§ **TEXT SEGMENT**
>>

The Segmentation Framework
┌──────────────────────────────────────────────────────────────────┐
│ SEGMENTATION DIMENSIONS │
├──────────────────────────────────────────────────────────────────┤
│ │
│ VALUE HEALTH POTENTIAL │
│ (Current Worth) (Current State) (Future Worth) │
│ │
│ • ARR / MRR • Health score • Growth rate │
│ • Lifetime value • Engagement level • Expansion │
│ • Contract length • Risk tier capacity │
│ • Payment history • NPS/Sentiment • Strategic │
│ │
│ ↓ │
│ │
│ CUSTOMER TIER ASSIGNMENT │
│ │
│ Enterprise │ Growth │ Scale │ Tech-touch │
│ │
└──────────────────────────────────────────────────────────────────┘
Value-Based Segmentation
| Tier | ARR Range | % of Customers | % of ARR | Engagement Model |
|---|---|---|---|---|
| Enterprise | >$100K | 5-10% | 40-50% | High-touch, named CSM |
| Mid-Market | $25K-$100K | 15-25% | 25-35% | Pooled CSM, proactive |
| SMB | $5K-$25K | 30-40% | 15-25% | Scaled, digital-first |
| Starter | <$5K | 30-40% | 5-10% | Tech-touch, self-serve |
Tier Scoring Model
Customer Tier Score Calculation
TIER SCORE = (Value Score × 0.4) + (Potential Score × 0.35) + (Strategic Score × 0.25)
Value Score Components (0-100):
├── ARR percentile (50%)
├── Contract length (25%)
└── Payment reliability (25%)
Potential Score Components (0-100):
├── Growth trajectory (40%)
├── Seat expansion capacity (30%)
└── Product fit depth (30%)
Strategic Score Components (0-100):
├── Brand recognition (35%)
├── Reference potential (35%)
└── Market influence (30%)
Tier Assignment:
├── Tier 1 (Enterprise): Score 80-100
├── Tier 2 (Growth): Score 60-79
├── Tier 3 (Scale): Score 40-59
└── Tier 4 (Tech-touch): Score 0-39
Good Tier Assignment
Customer Tier Assessment: TechCorp Inc.
━━━━━━━━━━━━━━━━━━━━━━━━━━━━━━━━━━━━━━━━━━━━━━━━━━
VALUE SCORE: 72/100
├── ARR: $65,000 (68th percentile) → 68 pts
├── Contract: 2-year agreement → 80 pts
└── Payment: Always on time → 100 pts
Weighted: 72
POTENTIAL SCORE: 85/100
├── Growth: 25% user growth last year → 90 pts
├── Expansion: Using 40% of seats → 75 pts
└── Product fit: 8/10 use cases match → 80 pts
Weighted: 85
STRATEGIC SCORE: 68/100
├── Brand: Known regional player → 60 pts
├── Reference: Willing, used once → 75 pts
└── Influence: 500 LinkedIn followers → 70 pts
Weighted: 68
TOTAL TIER SCORE: 75.3
Tier Assignment: TIER 2 (Growth)

<<

§ **ACTIVITY A**
From the customer segmentation text, reproduce the passage starting with "Strategic Score Components" and going on through "Assessment: TechCorp Inc.".
§ **ACTIVITY B**
Summarize the customer segmentation text in two sentences.

§ **EXCERPTED DATA**
>>

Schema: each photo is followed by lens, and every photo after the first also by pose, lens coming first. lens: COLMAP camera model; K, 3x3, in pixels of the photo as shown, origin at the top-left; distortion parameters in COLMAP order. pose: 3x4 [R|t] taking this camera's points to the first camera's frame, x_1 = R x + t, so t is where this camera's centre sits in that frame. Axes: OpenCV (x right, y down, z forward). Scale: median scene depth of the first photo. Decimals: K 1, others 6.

<<
>>

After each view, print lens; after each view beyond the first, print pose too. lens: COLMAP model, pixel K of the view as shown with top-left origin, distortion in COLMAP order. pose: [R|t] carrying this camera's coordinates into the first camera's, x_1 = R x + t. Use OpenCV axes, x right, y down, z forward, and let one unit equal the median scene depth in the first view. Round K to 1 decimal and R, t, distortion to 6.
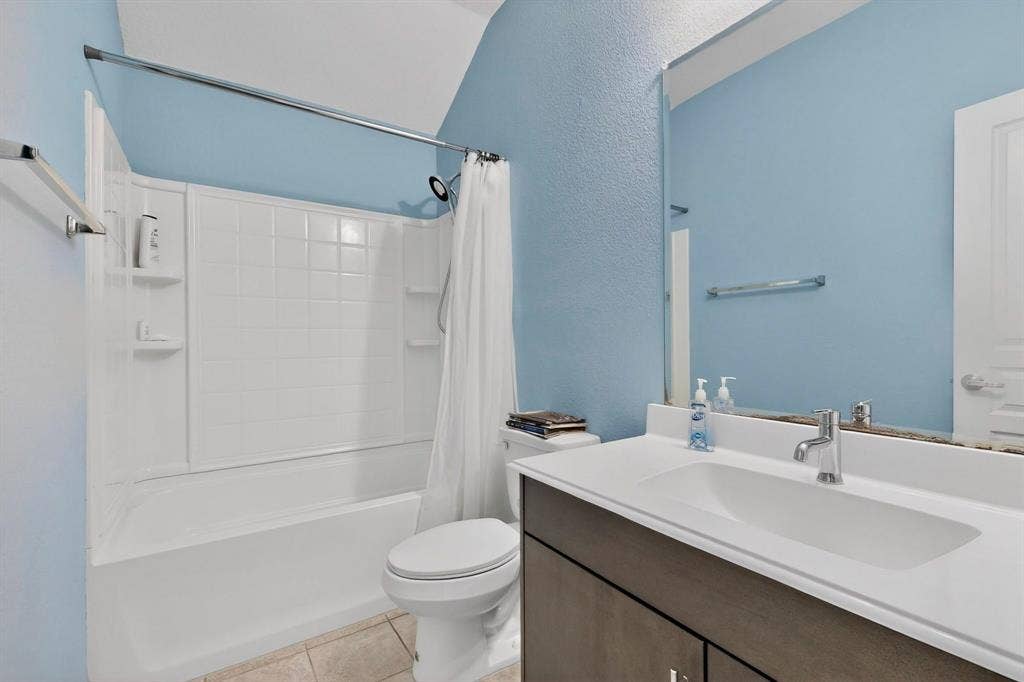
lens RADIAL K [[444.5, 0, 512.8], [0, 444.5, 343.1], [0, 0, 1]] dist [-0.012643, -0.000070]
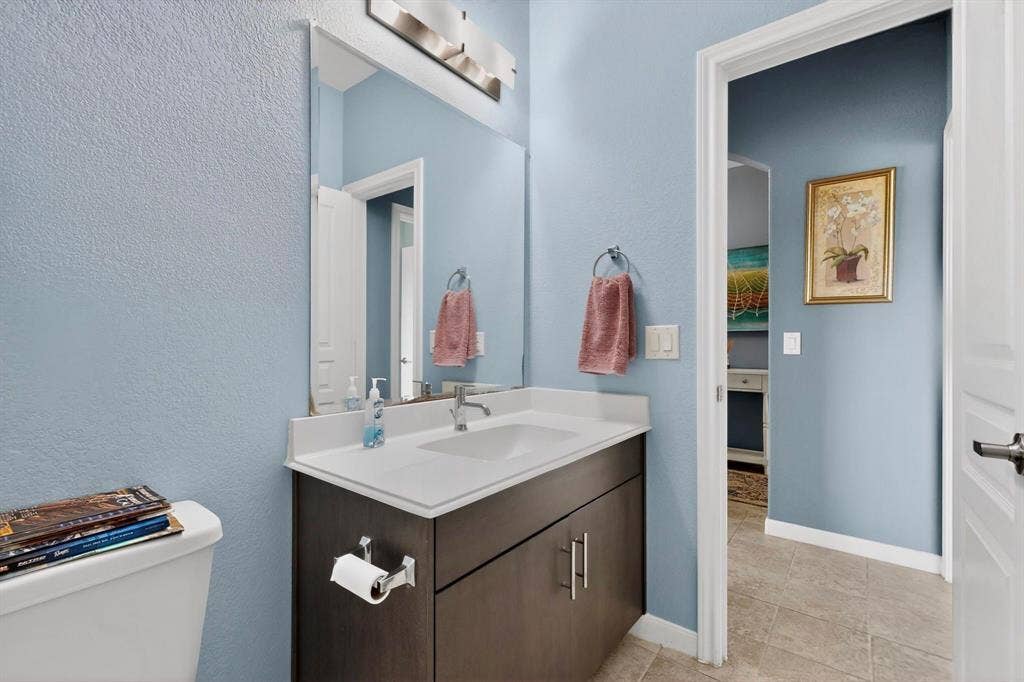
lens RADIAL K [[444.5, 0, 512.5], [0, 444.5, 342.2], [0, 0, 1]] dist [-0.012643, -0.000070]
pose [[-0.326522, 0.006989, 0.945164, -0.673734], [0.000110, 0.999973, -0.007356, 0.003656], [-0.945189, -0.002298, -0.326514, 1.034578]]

<<

§ **TASK SOLUTION A**
Strategic Score Components (0-100):
├── Brand recognition (35%)
├── Reference potential (35%)
└── Market influence (30%)
Tier Assignment:
├── Tier 1 (Enterprise): Score 80-100
├── Tier 2 (Growth): Score 60-79
├── Tier 3 (Scale): Score 40-59
└── Tier 4 (Tech-touch): Score 0-39
Good Tier Assignment
Customer Tier Assessment: TechCorp Inc.

§ **TASK SOLUTION B**
The framework segments customers along the dimensions of value, health, and potential, and it computes a tier score that weights the value score by 0.4, the potential score by 0.35, and the strategic score by 0.25. Scores of 80-100 map to Tier 1 (Enterprise), 60-79 to Tier 2 (Growth), 40-59 to Tier 3 (Scale), and 0-39 to Tier 4 (Tech-touch), and in a worked example TechCorp Inc. is assigned Tier 2 (Growth).